WORKING DATA section start
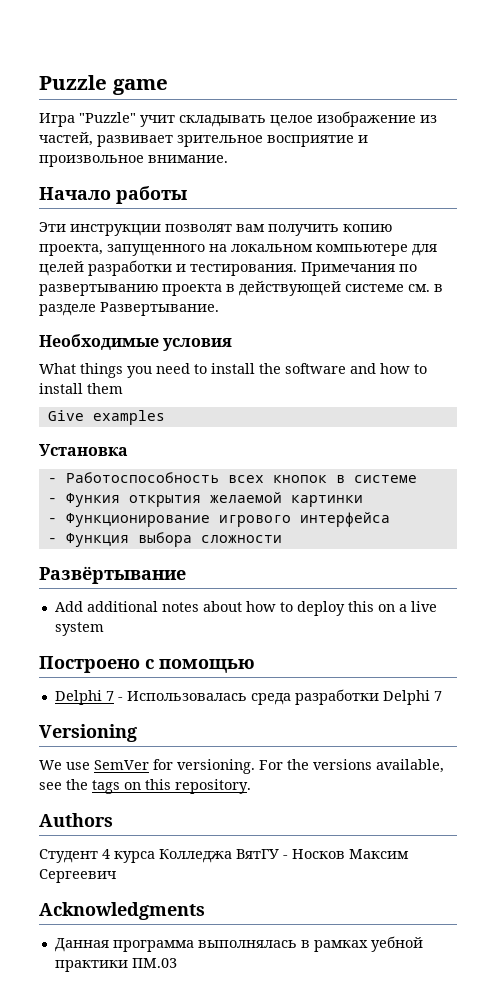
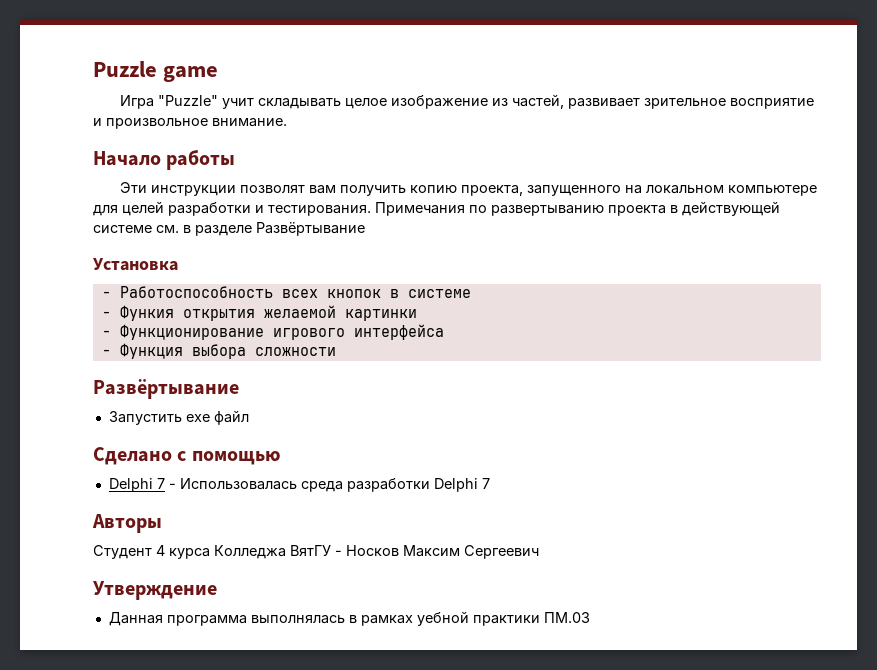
[100,302,219,316] [39,334,233,351] [39,363,427,378] [39,383,123,394] [47,410,165,425] Развертывание. // Необходимые условия // What things you need to install the software and how to install them // Give examples -> [256,222,365,236] Развёртывание
[54,601,437,616] [54,622,104,636] [39,656,140,673] Add additional notes about how to deploy this on a live system // Построено -> [108,410,249,425] [93,447,172,465] Запустить exe файл // Сделано
[39,724,137,742] [39,759,444,774] [39,779,251,794] [39,813,113,827] Versioning // We use SemVer for versioning. For the versions available, see the tags on this repository. // Authors -> [92,514,162,533] Авторы
[39,902,205,920] Acknowledgments -> [93,581,217,600] Утверждение

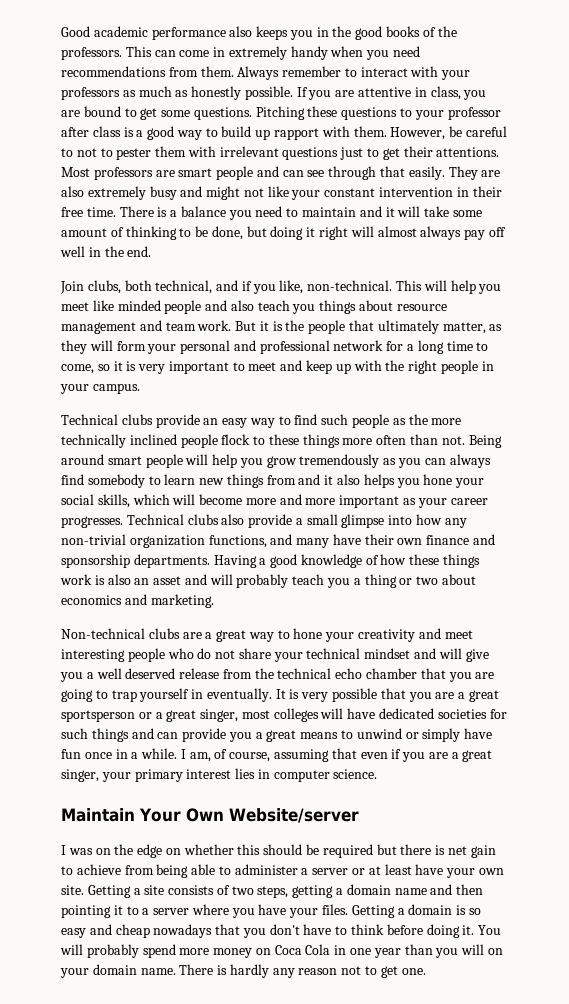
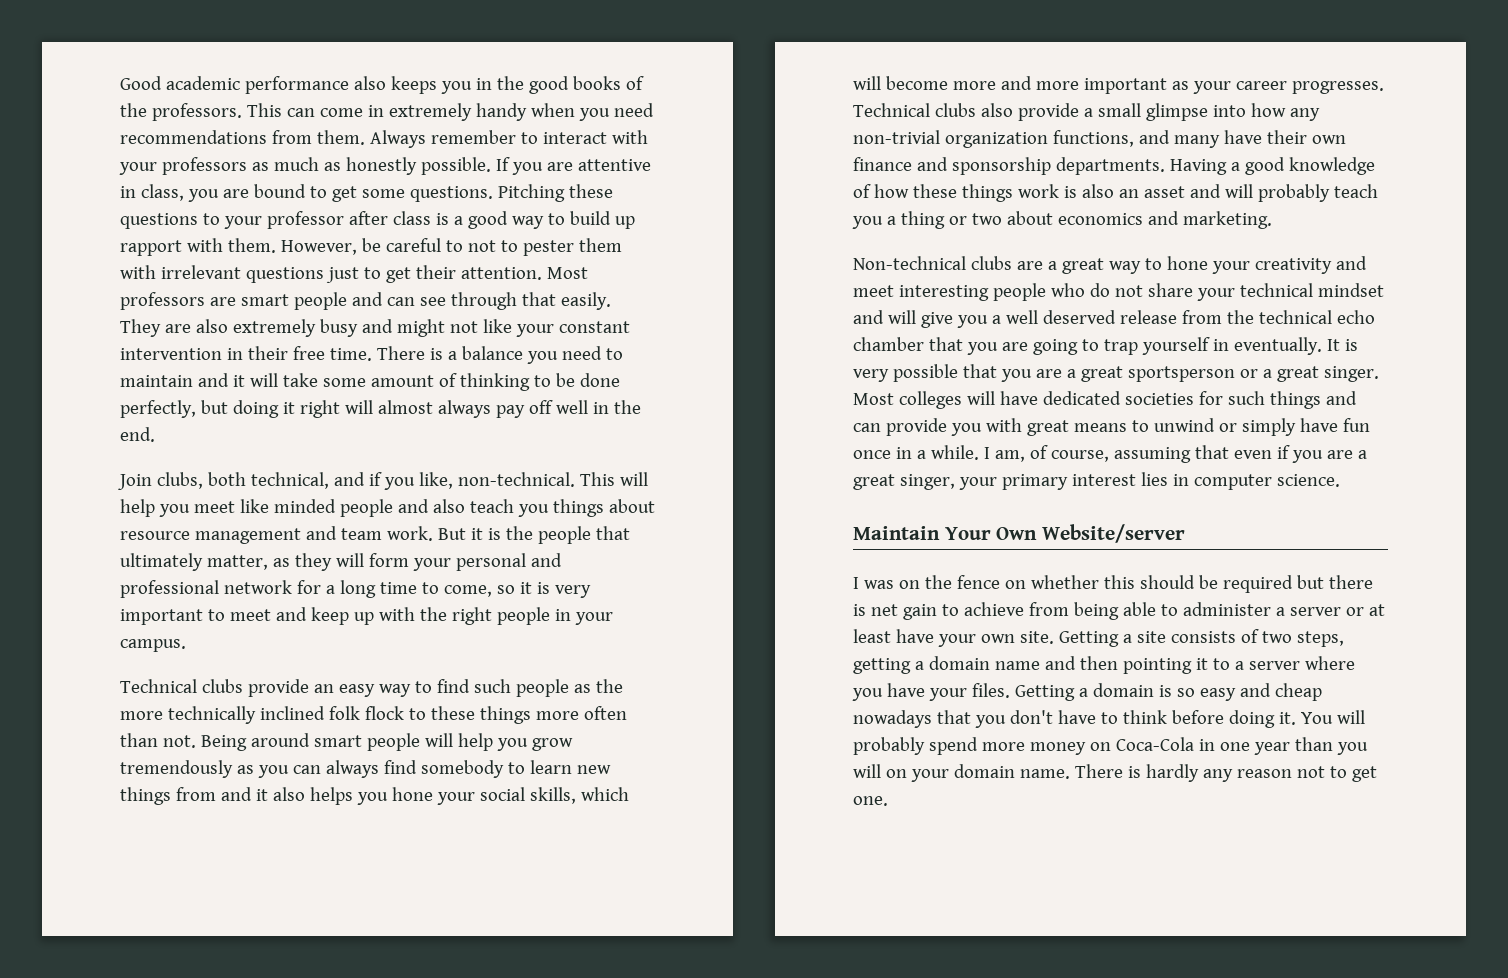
[436,147,500,157] attentions. -> [460,267,542,280] attention.
[211,226,243,240] done, -> [579,373,620,387] [120,400,196,418] done perfectly,
[180,434,218,448] people -> [328,706,360,720] folk
[200,709,270,722] singer, most -> [1323,366,1379,382] [853,393,894,405] singer. Most
[255,732,263,739] a -> [985,418,1022,432] with
[137,844,163,858] edge -> [956,575,1000,589] fence
[274,944,331,955] Coca Cola -> [1115,737,1194,751] Coca-Cola

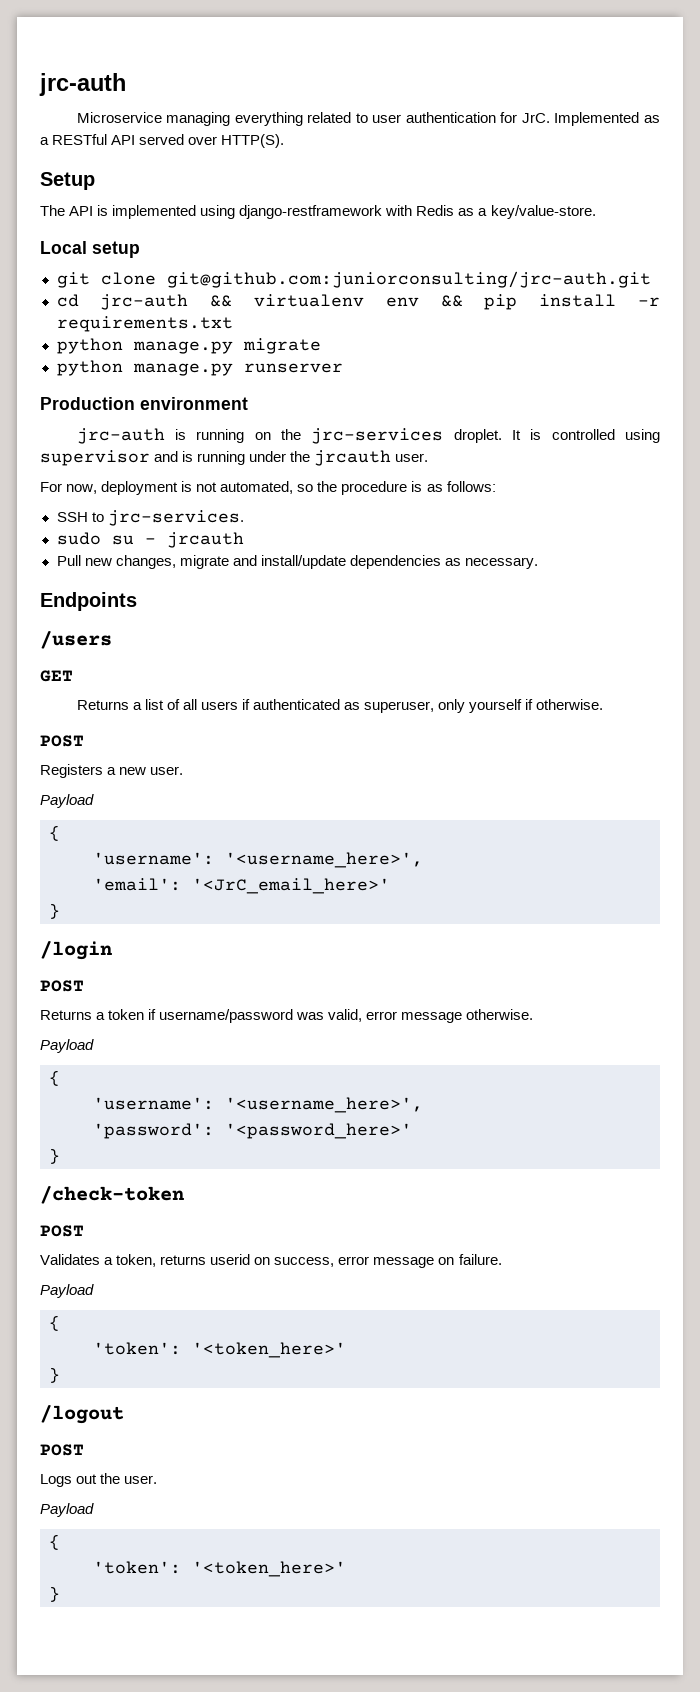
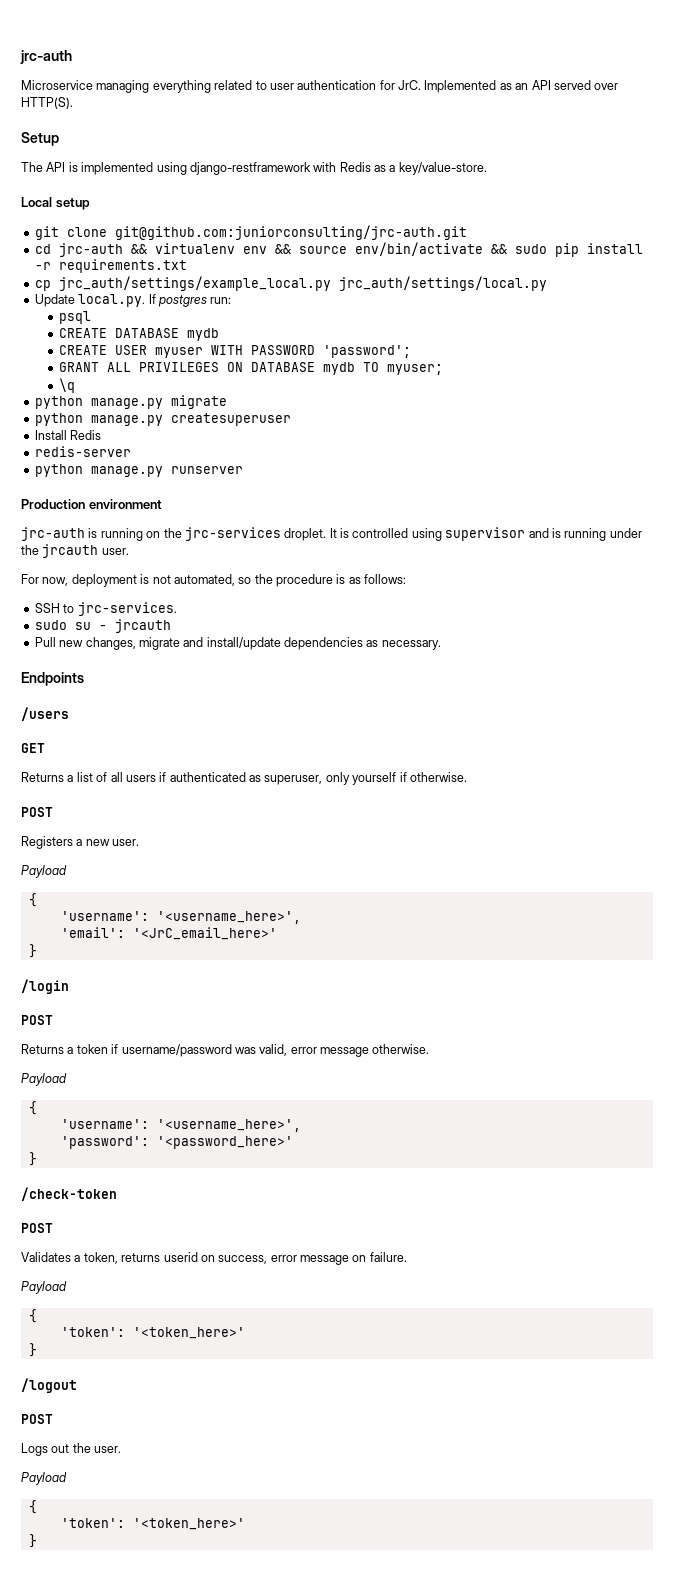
[40,134,108,145] a RESTful -> [515,83,529,90] an
(463, 301) none -> [298,242,547,256] source env/bin/activate && sudo
[56,338,321,354] python manage.py migrate -> [34,276,547,291] [34,294,232,307] [59,311,92,324] [59,328,220,341] [59,345,412,358] [59,362,444,375] [59,378,76,393] [34,395,227,409] [34,413,291,426] [34,430,102,440] [34,446,131,457] cp jrc_auth/settings/example_local.py jrc_auth/settings/local.py // Update local.py. If postgres run: // psql // CREATE DATABASE mydb // CREATE USER myuser WITH PASSWORD 'password'; // GRANT ALL PRIVILEGES ON DATABASE mydb TO myuser; // \q // python manage.py migrate // python manage.py createsuperuser // Install Redis // redis-server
WORKING DATA section end
### EXERCISE DESCRIPTION
Here the job is to print all the data exactly, skipping any image.

### RESPONSE AREA
[100,302,219,316] [39,334,233,351] [39,363,427,378] [39,383,123,394] [47,410,165,425] Развертывание. // Необходимые условия // What things you need to install the software and how to install them // Give examples -> [256,222,365,236] Развёртывание
[54,601,437,616] [54,622,104,636] [39,656,140,673] Add additional notes about how to deploy this on a live system // Построено -> [108,410,249,425] [93,447,172,465] Запустить exe файл // Сделано
[39,724,137,742] [39,759,444,774] [39,779,251,794] [39,813,113,827] Versioning // We use SemVer for versioning. For the versions available, see the tags on this repository. // Authors -> [92,514,162,533] Авторы
[39,902,205,920] Acknowledgments -> [93,581,217,600] Утверждение

[436,147,500,157] attentions. -> [460,267,542,280] attention.
[211,226,243,240] done, -> [579,373,620,387] [120,400,196,418] done perfectly,
[180,434,218,448] people -> [328,706,360,720] folk
[200,709,270,722] singer, most -> [1323,366,1379,382] [853,393,894,405] singer. Most
[255,732,263,739] a -> [985,418,1022,432] with
[137,844,163,858] edge -> [956,575,1000,589] fence
[274,944,331,955] Coca Cola -> [1115,737,1194,751] Coca-Cola

[40,134,108,145] a RESTful -> [515,83,529,90] an
(463, 301) none -> [298,242,547,256] source env/bin/activate && sudo
[56,338,321,354] python manage.py migrate -> [34,276,547,291] [34,294,232,307] [59,311,92,324] [59,328,220,341] [59,345,412,358] [59,362,444,375] [59,378,76,393] [34,395,227,409] [34,413,291,426] [34,430,102,440] [34,446,131,457] cp jrc_auth/settings/example_local.py jrc_auth/settings/local.py // Update local.py. If postgres run: // psql // CREATE DATABASE mydb // CREATE USER myuser WITH PASSWORD 'password'; // GRANT ALL PRIVILEGES ON DATABASE mydb TO myuser; // \q // python manage.py migrate // python manage.py createsuperuser // Install Redis // redis-server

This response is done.